# Problem with Brush on Lacquer



## onthebrinck (Oct 19, 2010)

I should have left well-enough alone. I built a new cabinet for the kitchen to match the existing ones. The existing cabinets are an almond-colored paint with a lacquer finish. I perfectly matched the paint color with Benj Moore's Alkyd High Gloss Enamel. I decided to *thin the paint with paint thinner* 1:4, and applied 4 coats. It was beautiful! But then I didn't stop there. I let everything dry about 24 hours. Then I thought I'd *brush on lacquer*. 99% of the surface of the cabinet unit and doors went very well (although I'm never going to do this again!). But two of the doors developed an area about 1" x 2" near a wood joint where the lacquer immediately raised a cratered surface (not bubbles, but craters). There is nothing particular about the place, since the other corners on the same doors are fine and two other doors have no problem. What caused this and how do I repair it?


----------



## cabinetman (Jul 5, 2007)

onthebrinck said:


> I should have left well-enough alone. I built a new cabinet for the kitchen to match the existing ones. The existing cabinets are an almond-colored paint with a lacquer finish. I perfectly matched the paint color with Benj Moore's Alkyd High Gloss Enamel. I decided to *thin the paint with paint thinner* 1:4, and applied 4 coats. It was beautiful! But then I didn't stop there. I let everything dry about 24 hours. Then I thought I'd *brush on lacquer*. 99% of the surface of the cabinet unit and doors went very well (although I'm never going to do this again!). But two of the doors developed an area about 1" x 2" near a wood joint where the lacquer immediately raised a cratered surface (not bubbles, but craters). There is nothing particular about the place, since the other corners on the same doors are fine and two other doors have no problem. What caused this and how do I repair it?

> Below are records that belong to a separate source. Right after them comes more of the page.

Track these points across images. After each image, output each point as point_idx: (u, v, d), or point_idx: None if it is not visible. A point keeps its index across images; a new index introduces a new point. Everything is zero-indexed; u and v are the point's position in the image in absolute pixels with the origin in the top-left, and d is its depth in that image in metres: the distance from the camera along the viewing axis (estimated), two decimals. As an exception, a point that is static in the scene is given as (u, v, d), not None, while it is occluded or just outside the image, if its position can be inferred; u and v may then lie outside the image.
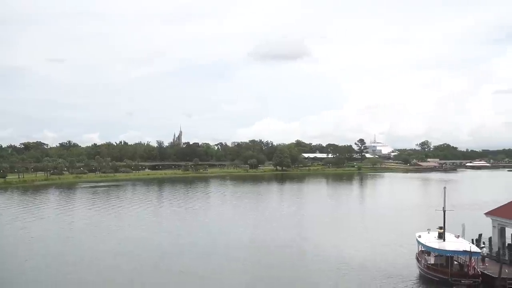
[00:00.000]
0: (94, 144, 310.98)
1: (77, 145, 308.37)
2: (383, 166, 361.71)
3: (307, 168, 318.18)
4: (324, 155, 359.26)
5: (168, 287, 52.19)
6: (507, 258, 54.27)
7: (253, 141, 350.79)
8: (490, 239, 59.82)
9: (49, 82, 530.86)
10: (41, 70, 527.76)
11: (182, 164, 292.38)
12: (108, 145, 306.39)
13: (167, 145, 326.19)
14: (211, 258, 63.79)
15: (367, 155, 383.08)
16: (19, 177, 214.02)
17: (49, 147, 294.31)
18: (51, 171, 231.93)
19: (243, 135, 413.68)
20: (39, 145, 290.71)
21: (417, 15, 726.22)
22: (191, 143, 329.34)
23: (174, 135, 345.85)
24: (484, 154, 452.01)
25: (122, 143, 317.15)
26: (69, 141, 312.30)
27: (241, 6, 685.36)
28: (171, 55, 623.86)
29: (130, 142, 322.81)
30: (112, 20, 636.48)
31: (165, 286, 52.27)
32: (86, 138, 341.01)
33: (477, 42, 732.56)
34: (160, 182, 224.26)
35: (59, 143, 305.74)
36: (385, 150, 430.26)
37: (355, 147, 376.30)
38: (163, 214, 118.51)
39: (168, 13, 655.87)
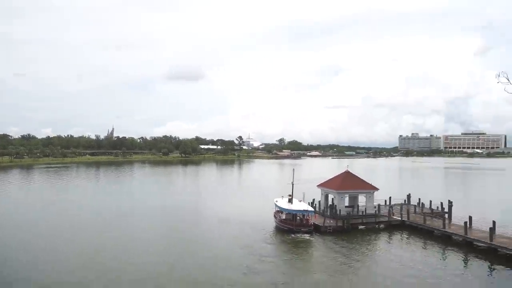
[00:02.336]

Applying lacquer over a latex paint, or an oil base paint will react that way. At this point, I recommend to chemically strip the paint off and do it over.












 









.


----------



## onthebrinck (Oct 19, 2010)

If you can't apply lacquer over oil based paint, what can you apply it over?


----------



## cabinetman (Jul 5, 2007)

onthebrinck said:


> If you can't apply lacquer over oil based paint, what can you apply it over?


Lacquer.












 









.


----------



## Woodshingle (Nov 10, 2010)

*Brushed Laquer issues*

The key is what you said about the areas that "cratered" - they are near joints. My guess is that these areas had some type of contaminate that the paint did not seal. I would lightly and selectively sand the damaged areas to get down to wood again. 

Then, re-do the paint in that area and lightly sand all areas with say 220 or higher grit to scuff the surface.

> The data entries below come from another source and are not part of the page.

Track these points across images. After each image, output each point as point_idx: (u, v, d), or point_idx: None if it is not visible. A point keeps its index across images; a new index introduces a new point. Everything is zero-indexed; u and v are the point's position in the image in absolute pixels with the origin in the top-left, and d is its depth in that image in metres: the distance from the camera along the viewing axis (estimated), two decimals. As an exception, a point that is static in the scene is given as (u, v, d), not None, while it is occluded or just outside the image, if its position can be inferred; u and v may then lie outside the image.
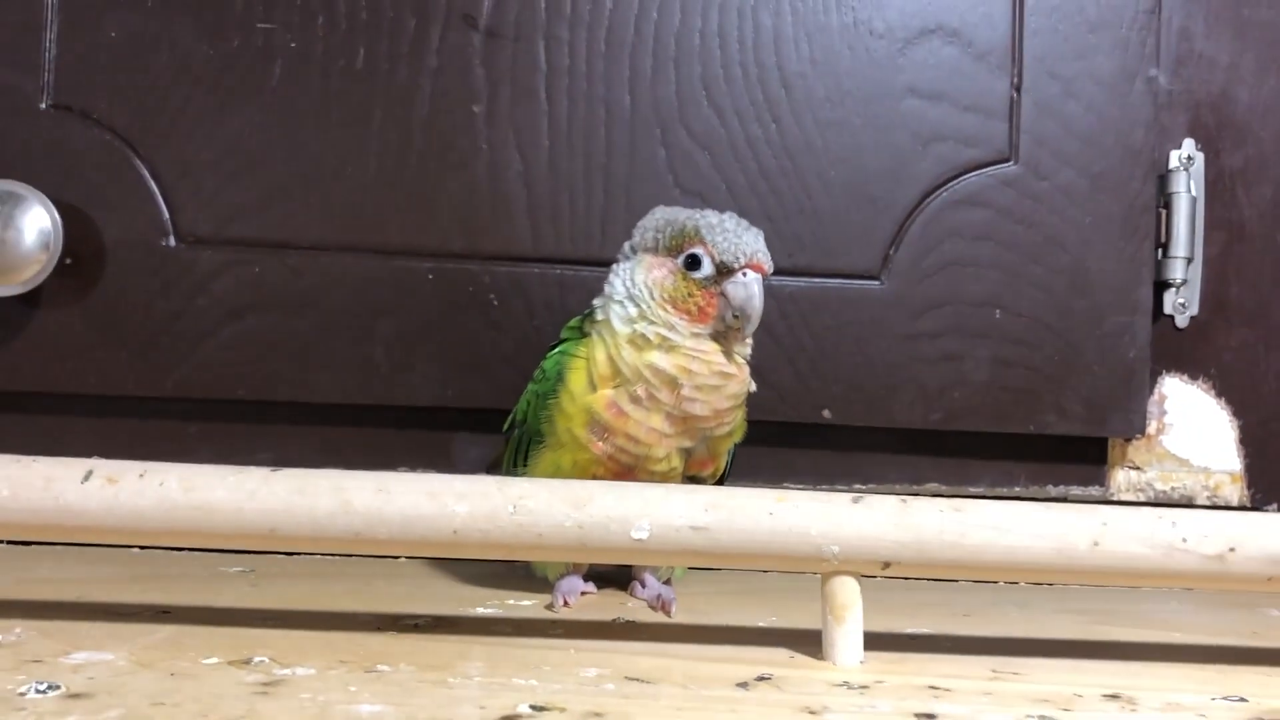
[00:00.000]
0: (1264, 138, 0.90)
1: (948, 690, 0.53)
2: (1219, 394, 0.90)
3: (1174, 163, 0.89)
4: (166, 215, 0.81)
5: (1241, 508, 0.89)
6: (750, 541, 0.56)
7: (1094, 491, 0.88)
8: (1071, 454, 0.88)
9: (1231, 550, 0.56)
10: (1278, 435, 0.90)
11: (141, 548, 0.75)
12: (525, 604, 0.68)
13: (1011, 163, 0.85)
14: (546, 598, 0.68)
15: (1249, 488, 0.90)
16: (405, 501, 0.55)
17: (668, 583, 0.72)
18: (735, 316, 0.63)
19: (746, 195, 0.84)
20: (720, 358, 0.64)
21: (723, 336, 0.64)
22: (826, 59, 0.84)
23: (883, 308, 0.84)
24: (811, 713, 0.49)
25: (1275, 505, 0.89)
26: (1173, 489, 0.89)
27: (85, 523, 0.55)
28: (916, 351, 0.84)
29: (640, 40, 0.83)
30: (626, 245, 0.68)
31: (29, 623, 0.57)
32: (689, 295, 0.64)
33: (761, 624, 0.65)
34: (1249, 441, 0.90)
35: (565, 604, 0.67)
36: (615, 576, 0.74)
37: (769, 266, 0.64)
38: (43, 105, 0.80)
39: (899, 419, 0.84)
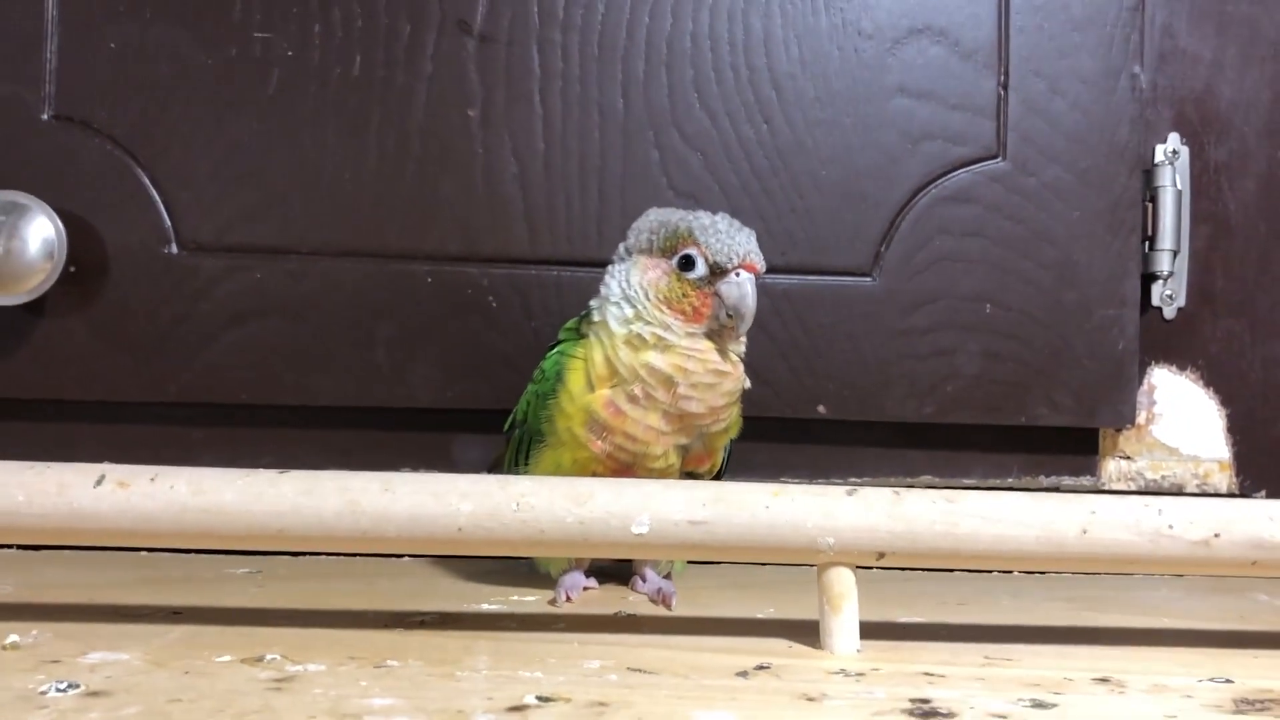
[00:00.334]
0: (1247, 132, 0.91)
1: (942, 676, 0.54)
2: (1207, 384, 0.91)
3: (1159, 157, 0.90)
4: (168, 223, 0.82)
5: (1230, 495, 0.90)
6: (747, 535, 0.57)
7: (1085, 481, 0.90)
8: (1063, 445, 0.89)
9: (1216, 536, 0.58)
10: (1264, 423, 0.91)
11: (151, 550, 0.76)
12: (529, 599, 0.69)
13: (999, 160, 0.86)
14: (549, 593, 0.69)
15: (1237, 475, 0.91)
16: (411, 501, 0.56)
17: (668, 577, 0.73)
18: (729, 316, 0.64)
19: (739, 195, 0.85)
20: (715, 356, 0.64)
21: (717, 335, 0.65)
22: (816, 60, 0.85)
23: (875, 304, 0.85)
24: (810, 700, 0.50)
25: (1263, 492, 0.90)
26: (1163, 478, 0.90)
27: (98, 526, 0.56)
28: (909, 346, 0.85)
29: (632, 44, 0.84)
30: (621, 247, 0.69)
31: (45, 625, 0.58)
32: (683, 296, 0.64)
33: (760, 615, 0.66)
34: (1236, 430, 0.91)
35: (568, 599, 0.68)
36: (616, 571, 0.75)
37: (761, 266, 0.65)
38: (44, 116, 0.81)
39: (892, 413, 0.85)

This time, use spray lacquer or wipe on poly.


----------



## jack warner (Oct 15, 2010)

lacquer should be useed with lacquer only


----------



## onthebrinck (Oct 19, 2010)

*Thanks*

Thanks guys! I've learned my lesson --- big time! I'm bringing the surfaces back and finishing with the high gloss enamel. Question: I assume if lacquer is only good with lacquer, that the original cabinets had pigmented lacquer as a base and then clear lacquer as the topcoat? Also, I've never used wipe on poly --- is it possible to get a high-gloss finish that way? Or is it a rubbed finish?


----------



## cabinetman (Jul 5, 2007)

onthebrinck said:


> Thanks guys! I've learned my lesson --- big time! I'm bringing the surfaces back and finishing with the high gloss enamel. Question: I assume if lacquer is only good with lacquer, that the original cabinets had pigmented lacquer as a base and then clear lacquer as the topcoat? Also, I've never used wipe on poly --- is it possible to get a high-gloss finish that way? Or is it a rubbed finish?

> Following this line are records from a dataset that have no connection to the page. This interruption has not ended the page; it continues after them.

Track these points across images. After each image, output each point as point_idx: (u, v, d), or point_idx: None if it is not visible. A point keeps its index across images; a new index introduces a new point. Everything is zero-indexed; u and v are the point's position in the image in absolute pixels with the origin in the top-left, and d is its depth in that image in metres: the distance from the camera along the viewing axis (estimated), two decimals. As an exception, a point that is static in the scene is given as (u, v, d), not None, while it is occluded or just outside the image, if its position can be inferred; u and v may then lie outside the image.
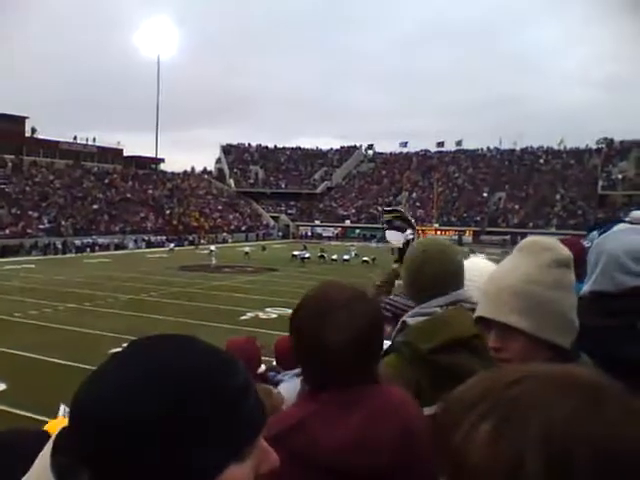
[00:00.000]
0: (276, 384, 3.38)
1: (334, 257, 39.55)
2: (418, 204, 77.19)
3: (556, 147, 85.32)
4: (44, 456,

If you're talking about a wipe on oil base polyurethane...yes you can get a high gloss. With several applications you can get a very good gloss. If you want the piano gloss finish, it takes many coats, that are cured in between applications. Then a wet sanding with wet-or-dry silicone carbide sandpaper and water. Then when you've reached 1800x or higher, rubbing out the finish with compounds produces the very high gloss.

Depending on the wood species, you may want to start with a grain filler. The finish on these cabinets is a rubbed out oil base polyurethane.
.




















 









.


----------



## onthebrinck (Oct 19, 2010)

Magnificent!!!! I'll stick to gardening


----------